(Beginning of Quoted passage)
As AI transforms one sector after another, its “adoption within the next five years using today’s technologies could result in savings of 5 to 10 percent of health care spending,” the report finds. The projected savings would come from AI-enabled improvements in the management of hospitals, physician groups, and private payers.

AI in Practice

The authors, Nikhil R. Sahni, George Stein, Rodney Zemmel, and David Cutler define AI as “a machine or computing platform capable of making intelligent decisions.”

The report states there are two types of AI the health care industry is pursuing, “machine learning (ML) which involves computational techniques that learn from examples rather than operating from predefined rules.

The second AI type is natural language processing (NLP), “which is a computer’s ability to understand human language and transform unstructured text into machine-readable structured data.”

In practical terms, the report says, these technologies can be readily applied to health care.  “ML examples include whether a patient is likely to be readmitted to a hospital, using remote patient monitoring to predict whether a patient’s condition is likely to deteriorate, optimizing clinician staffing levels in a hospital to match patient demand, and assisting in interpreting imaging and scans.”
(End of Quoted passage)
## Work instructions
1. According to the text on artificial intelligence in health care, what share of health care spending could AI adoption within the next five years save?
2. Summarize the text on artificial intelligence in health care in two sentences.
3. Carry the text on artificial intelligence in health care forward from its last sentence.
The listing that follows has no connection to the text on artificial intelligence in health care.
(Beginning of Supplied data)
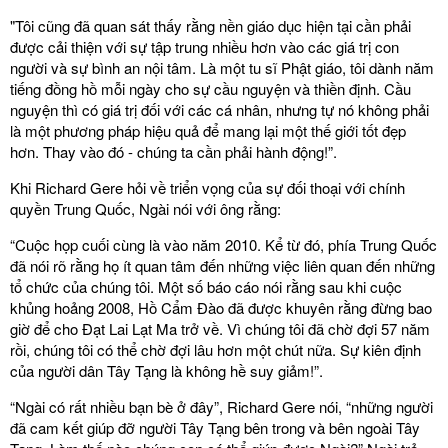
"Tôi cũng đã quan sát thấy rằng nền giáo dục hiện tại cần phải
được cải thiện với sự tập trung nhiều hơn vào các giá trị con
người và sự bình an nội tâm. Là một tu sĩ Phật giáo, tôi dành năm
tiếng đồng hồ mỗi ngày cho sự cầu nguyện và thiền định. Cầu
nguyện thì có giá trị đối với các cá nhân, nhưng tự nó không phải
là một phương pháp hiệu quả để mang lại một thế giới tốt đẹp
hơn. Thay vào đó - chúng ta cần phải hành động!”.
Khi Richard Gere hỏi về triển vọng của sự đối thoại với chính
quyền Trung Quốc, Ngài nói với ông rằng:
“Cuộc họp cuối cùng là vào năm 2010. Kể từ đó, phía Trung Quốc
đã nói rõ rằng họ ít quan tâm đến những việc liên quan đến những
tổ chức của chúng tôi. Một số báo cáo nói rằng sau khi cuộc
khủng hoảng 2008, Hồ Cẩm Đào đã được khuyên rằng đừng bao
giờ để cho Đạt Lai Lạt Ma trở về. Vì chúng tôi đã chờ đợi 57 năm
rồi, chúng tôi có thể chờ đợi lâu hơn một chút nữa. Sự kiên định
của người dân Tây Tạng là không hề suy giảm!”.
“Ngài có rất nhiều bạn bè ở đây”, Richard Gere nói, “những người
đã cam kết giúp đỡ người Tây Tạng bên trong và bên ngoài Tây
(End of Supplied data)
## Solved problems
1. 5 to 10 percent of health care spending.

2. The report finds that adopting AI within five years using today's technologies could save 5 to 10 percent of health care spending through AI-enabled improvements in the management of hospitals, physician groups, and private payers. It identifies machine learning and natural language processing as the two types of AI the industry is pursuing, and it cites machine learning uses such as predicting hospital readmissions, predicting patient deterioration through remote monitoring, matching clinician staffing to patient demand, and assisting in interpreting imaging and scans.

3.
NPL examples include, “extracting words from clinician notes to complete a chart or assign codes; translating a clinician’s spoken words into notes; filling the role of a virtual assistant to communicate with a patient, help them check their symptoms, and direct them to the right channel such as a telemedicine visit or a phone call; and analyzing calls to route members to the right resource and to identify the most common call inquires.”

Health Care: A Slow AI Adopter

Health care has lagged other industries in the adoption of AI, write the authors. AI, they write, follows an “S-curve,” which comprises “first developing solutions, then piloting, followed by scaling and adapting, and finally reaching maturity.”

     Financial service companies are at the final stage of the “S-curve” as they are capable of deploying “sophisticated AI algorithms for fraud detection, credit assessments, and customer acquisitions,” write the authors.

       Health care payment systems may not provide the incentives for such AI application, write the authors. “Another view is that management barriers, both at the organizational and industry level, are responsible for slower adoption in health care.”

One challenge for the health care industry is “data heterogeneity,” diversity and variability within a data set.

“In industries with greater AI adoption, most data are structured,” write the authors. “In health care, by contrast, large portions of key data are unstructured, existing in electronic health records.  Clinical notes, the clinician’s recording of a patient’s response to a particular treatment, are one example. Further, these data exist in multiple sources, often with limited ways of connecting disparate pieces of information of an individual patient.”

Patient Confidence

Would patients trust diagnosis and treatment recommendations that are generated by AI, and would they be willing to submit private information to a machine?

“Patients may worry about how their data are being used and prevent the application of AI from being used for their medical needs,” write the authors.

As for treatment recommendations, there is a question of whether AI data can be trusted.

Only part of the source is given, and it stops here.